I was looking at the compiler output of rmw atomics from gcc and noticed something odd - on Aarch64, rmw operations such as fetch_add can be partially reordered with relaxed loads.
On Aarch64, the following code may be generated for value.fetch_add(1, seq_cst)
.L1:
ldaxr x1, [x0]
add x1, x1, 1
stlxr w2, x1, [x0]
cbnz L1
However, it's possible for loads and stores that happen prior to ldaxr to be reordered past the load and loads/stores that happen after the stlxr (see here). GCC doesn't add fences to prevent this - Here's a small piece of code demonstrating this:
void partial_reorder(std::atomic<uint64_t> loader, std::atomic<uint64_t> adder) {
loader.load(std::memory_order_relaxed); // can be reordered past the ldaxr
adder.fetch_add(1, std::memory_order_seq_cst);
loader.load(std::memory_order_relaxed); // can be reordered past the stlxr
}
generating
partial_reorder(std::atomic<int>, std::atomic<int>):
ldr w2, [x0] @ reordered down
.L2:
ldaxr w2, [x1]
add w2, w2, 1
stlxr w3, w2, [x1]
cbnz w3, .L2
ldr w0, [x0] @ reordered up
ret
In effect, the loads can be partially reordered with the RMW operation - they occur in the middle of it.

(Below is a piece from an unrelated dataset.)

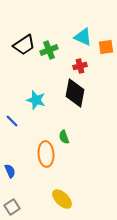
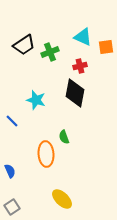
green cross: moved 1 px right, 2 px down
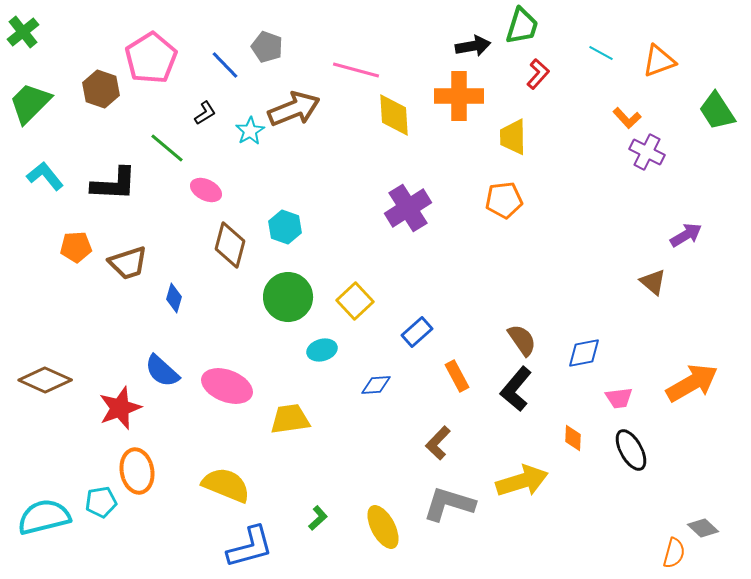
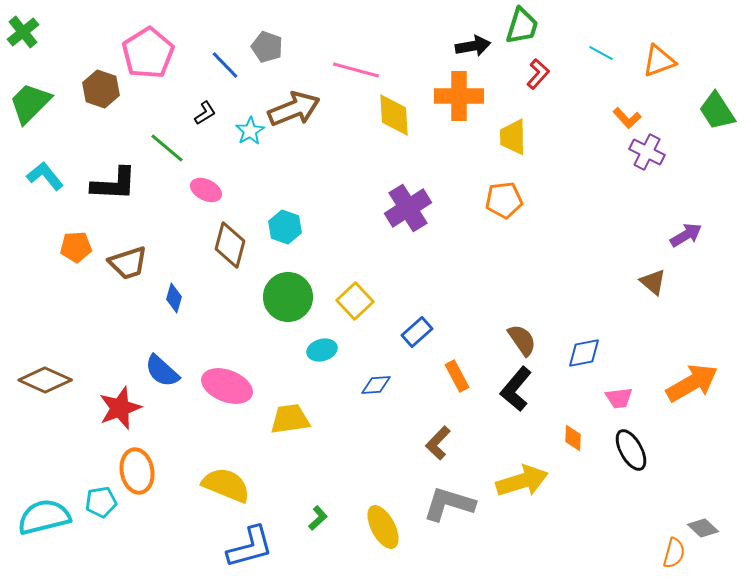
pink pentagon at (151, 58): moved 3 px left, 5 px up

So, what's the big deal? What am I asking?
It seems strange that an atomic operation is divisible as such. I couldn't find anything in the standard preventing this, but I had believed that there was a combination of rules that implied operations are indivisible.
It seems like this doesn't respect acquire ordering. If I perform a load directly after this operation, I could see store-load or store-store reordering between the fetch_add and the later operation, meaning that the later memory access is at least partially reordered behind the acquire operation. Again, I couldn't find anything in the standards explicitly saying that isn't allowed and acquire is load ordering, but my understanding was that the acquire operation applied to the entirety of the operation and not just parts of it. A similar scenario can apply to release where something is reordered past the ldaxr.
This one is may be stretching the ordering definitions a bit more, but it seems invalid that two operations before and after a seq_cst operation can be reordered past each other. This could(?) happen if the bordering operations each reorder into the middle of the operation, and then go past each other.